Digest:  A judge may hold or otherwise facilitate a settlement conference as long as the attempt to aid in the disposition of a case is not intended to (1) further the judge's convenience or personal interests; (2) coerce a disposition, or (3) otherwise give an appearance of impropriety.
 

Rule:  22 NYCRR 100.2(C);
           Opinion 91-39 (Vol. VII);
          Matter of Mulroy, 2000WL 352619 (N.Y.).
 
 

Opinion:

            A judge seeks the advice of the Committee as to the permissible scope of judicial participation in settlement conferences in view of the determination of the State Commission on Judicial Conduct in Matter of Mulroy (Comm. Jud. Cond., August 23, 1999).

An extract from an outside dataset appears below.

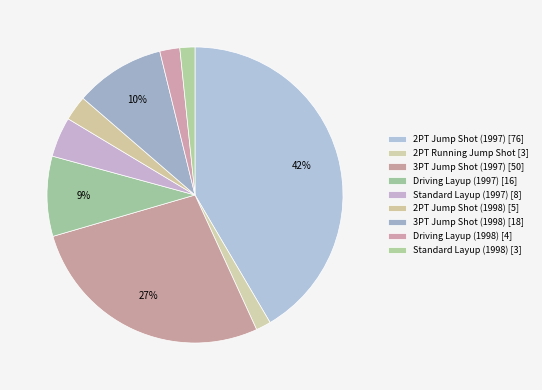

Combined, what portion of the pie is Standard Layup (1998) and 2PT Jump Shot (1997)?

43.2%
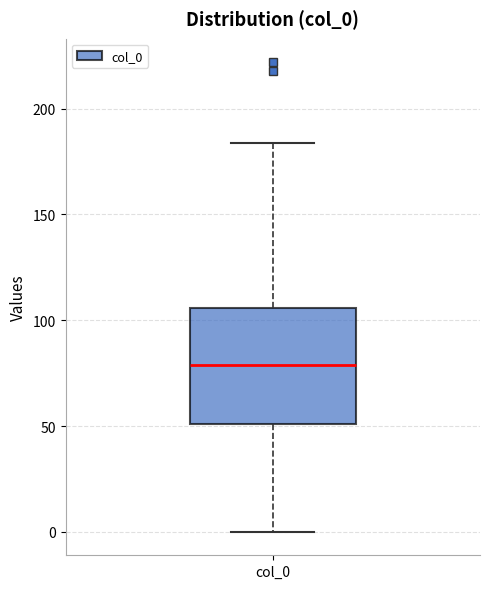

Transcribe this box plot: give where the median line is, the range the box spans, and where the two whiskers end, as read against the y-axis. The values are not printed on the chart, so give them approximately, as read against the axis.

median 80, box 50 to 105, whiskers 0 to 185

            In that determination, the Commission faulted the judge for making a "calculated statement designed to produce a result: plea bargains that would lighten his case load" and for pressing the prosecutor to abort the trial and offer a plea so that the judge could get home for "men's night out."

            Following the inquiry to this Committee, the Court of Appeals issued its decision in which it accepted the determination of the Commission and rejected the judge's denial that there had been an attempt to coerce a plea offer.

            As stated by the Court (Matter of Mulroy, 2000WL352619 (N.Y.):
 

Once again, however, the Referee rejected petitioner's defensive version, and we uphold that determination. In any event, the "harm inured when [petitioner] indicated he would use his judicial powers to satisfy a personal [interest], a classic instance in which 'an appearance of such impropriety is no less to be condemned than is the impropriety itself'" (Matter of Schiff, supra, 83 N.Y.2d at 693, 613 N.Y.S.2d 117, 635 N.E.2d 286, quoting Matter of Spector v. State Commn. on Judicial Conduct, 47 N.Y.2d 462, 466, 418 N.Y.S.2d 565, 392 N.E.2d 552). As a judge, petitioner was duty-bound to preserve the decorum of the courtroom (see, 22 NYCRR 100.3[B][3] and avoid abusing his judicial authority to advance private interests (see, 22 NYCRR 100.2[C]). His failure to do so is amply supported by the record.


            In our view, neither the determination of the Commission nor the decision of the Court of Appeals in any way negates the legitimacy of judicial participation in the settling of cases. See, e.g., Opinion 91-39 (Vol. VII). At issue in Mulroy was an unfortunate instance of a judge "abusing his judicial authority to advance private interests," in violation of section 100.2(C) of the Rules Governing Judicial Conduct. In effect, the judge was seeking to coerce a plea. Condemnation of such abuse by both the Commission on Judicial Conduct and the Court of Appeals, under the circumstances shown, cannot reasonably be seen as deterring a judge from good faith participation in the settlement process.